The 70s era of novelty songs owes a lot of its popularity to the Dr. Demento Radio Show. The show even introduced most of us to Weird Al, basically (See Ray Stevens below) the last man standing in the novelty song genre. His 14th album, Mandatory Fun, debuted at the top of the Billboard Charts. To me this shows that there is still a demand for these sort of songs.
There are dozens and dozens of novelty songs from my childhood that I remember as fondly as any song from my K-tel “Best of” LPS. Below I’ll share just a fraction of them.
The Streak
For reasons unknown, streaking became incredibly popular in the 70s. Well maybe not streaking per se, but the notion of streaking. Randomly you’d be watching a sporting event or some other form of live TV and then Lo and Behold! here comes a guy (mostly it was guys) running on through in the altogether. I can’t really think of a reason not to have a novelty song about streaking.
Ray Stevens’ The Streak made it to #1 on the US Charts in 1974 and took the top spot on the charts in the UK and Canada as well. Mr. Stevens looks to be still flying his novelty song freak flag on youtube, where his channel has an impressive number of subscribers and views. In 2015 he released a single entitled “Taylor Swift is Stalkin’ Me.” Novelty song or legitimate cry for help? You decide.
Mr. Jaws
Dickie Goodman was a master at the novelty song. This one reached #4 on the charts, was certified RIAA Gold and was one of 17 of his songs to reach the top 100.

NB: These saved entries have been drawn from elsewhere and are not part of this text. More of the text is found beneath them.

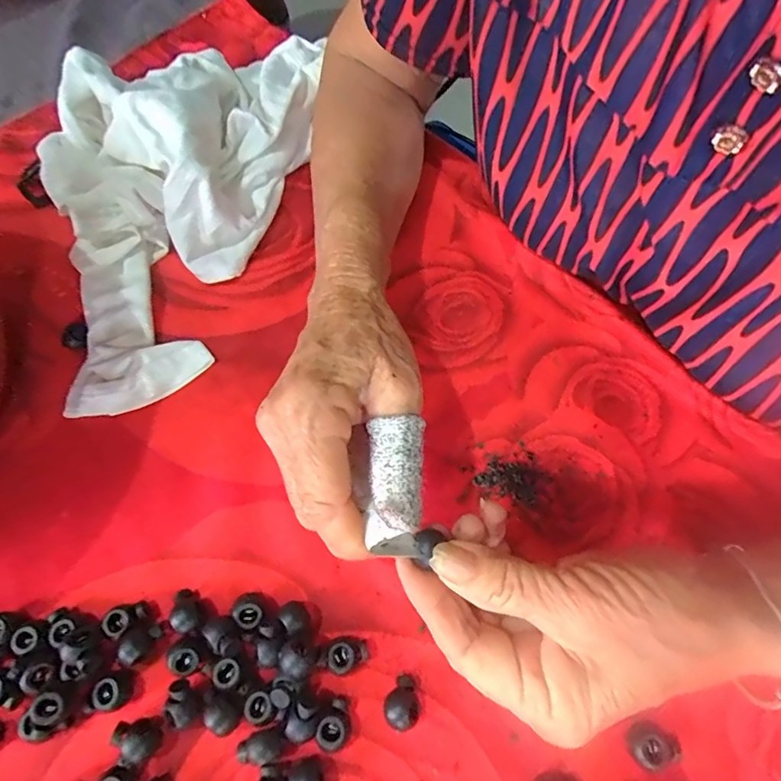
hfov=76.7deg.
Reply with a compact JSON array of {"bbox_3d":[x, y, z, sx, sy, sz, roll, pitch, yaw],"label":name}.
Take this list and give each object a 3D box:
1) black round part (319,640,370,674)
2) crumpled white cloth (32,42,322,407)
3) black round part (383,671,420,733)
[{"bbox_3d":[-0.021,0.119,0.221,0.020,0.013,0.012,-25,66,-9],"label":"black round part"},{"bbox_3d":[-0.148,-0.137,0.310,0.150,0.071,0.299,15,66,10],"label":"crumpled white cloth"},{"bbox_3d":[0.006,0.134,0.212,0.014,0.013,0.019,29,69,16],"label":"black round part"}]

Most if not all of Dickie Goodman’s songs were exactly in this format. A reporter asks a question and a song snippet answers it somewhat hilariously. Publishing fees may have eliminated any chance of a song like this making it today.
Bomb Iran
Just maybe political correctness also played a part in killing the novelty song. In November 1979 Muslim Iranian terrorists took 52 Americans hostage by taking over the US embassy in Tehran. America, as a whole, was enraged.
This novelty song got a lot of play that year.
The sentiment was so popular, in fact, that several versions of this song came out at the same time by different performers. I’m pretty sure Clear Channel and other media companies would not give this any airplay now.
Shaddap You Face
In 1980 Joe Dolce came up with a novelty song so catchy it reached #1 on the charts in fifteen countries. And while it didn’t chart as well here in the US, the local stations where I lived in New Jersey played it all the time. Every kid I knew loved singing the chorus loud and proud. Probably because back then telling someone to “Shut Up!” would get you a smack in the ass for being disrespectful.
Hit play only if you’re prepared to have this thing in your head for the next few days.
If this song came out today I’m sure someone would complain about how this song portrays Italians in a bad light, it would be pulled from the airwaves and Joe Dolce would be forced to apologize for being so anti-Italian (but but but he’s Italian!) and would never work again.
The Rappin’ Duke
I’m really not sure what makes one novelty song more popular than the other. It’s certainly not recording quality, or the quality of the musicians involved. Some of the most absurd premises made for the best songs. Case in point, The Rappin’ Duke. This song was just purely ridiculous and to this day I will occasionally break out in a round of “Da ha da ha da ha ha ha ha ha.”
It seemed to me in the 70s and 80s there was a new and popular novelty song every few months. Some I loved (like the ones above) and some I did not. Disco Duck, The General Hospital Song, Fish Heads. So very bad.
A few google searches will confirm that indeed the novelty song is a lost art. Search separately for novelty songs of the 70s and 80s and google has songs listed at the very top of its search results. A “novelty songs of the 90s” doesn’t bring up its own list and “novelty songs of the 2000s” just points you to some old school songs from the 50s and 60s.
It’s definitely time for them to make a total comeback.